(Dataset rows)
────────

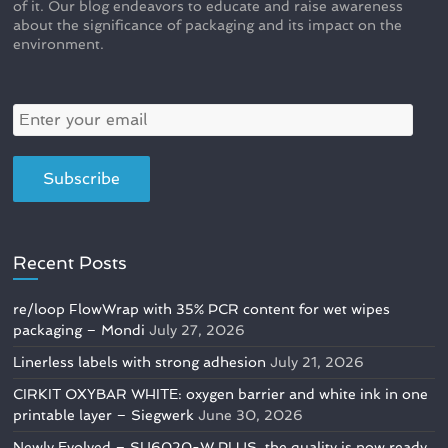
of it. Our blog endeavors to educate and raise awareness
about the significance of packaging and its impact on the
environment.
Recent Posts
re/loop FlowWrap with 35% PCR content for wet wipes
packaging – Mondi
July 27, 2026
Linerless labels with strong adhesion
July 21, 2026
CIRKIT OXYBAR WHITE: oxygen barrier and white ink in one
printable layer – Siegwerk
June 30, 2026
Newly Evolved – SH6020-W PLUS, the quality is now ready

────────

*Task details*.
Copy the text of every row above word for word, leaving out the pictures.

*Finished task*.
of it. Our blog endeavors to educate and raise awareness
about the significance of packaging and its impact on the
environment.
Recent Posts
re/loop FlowWrap with 35% PCR content for wet wipes
packaging – Mondi
July 27, 2026
Linerless labels with strong adhesion
July 21, 2026
CIRKIT OXYBAR WHITE: oxygen barrier and white ink in one
printable layer – Siegwerk
June 30, 2026
Newly Evolved – SH6020-W PLUS, the quality is now ready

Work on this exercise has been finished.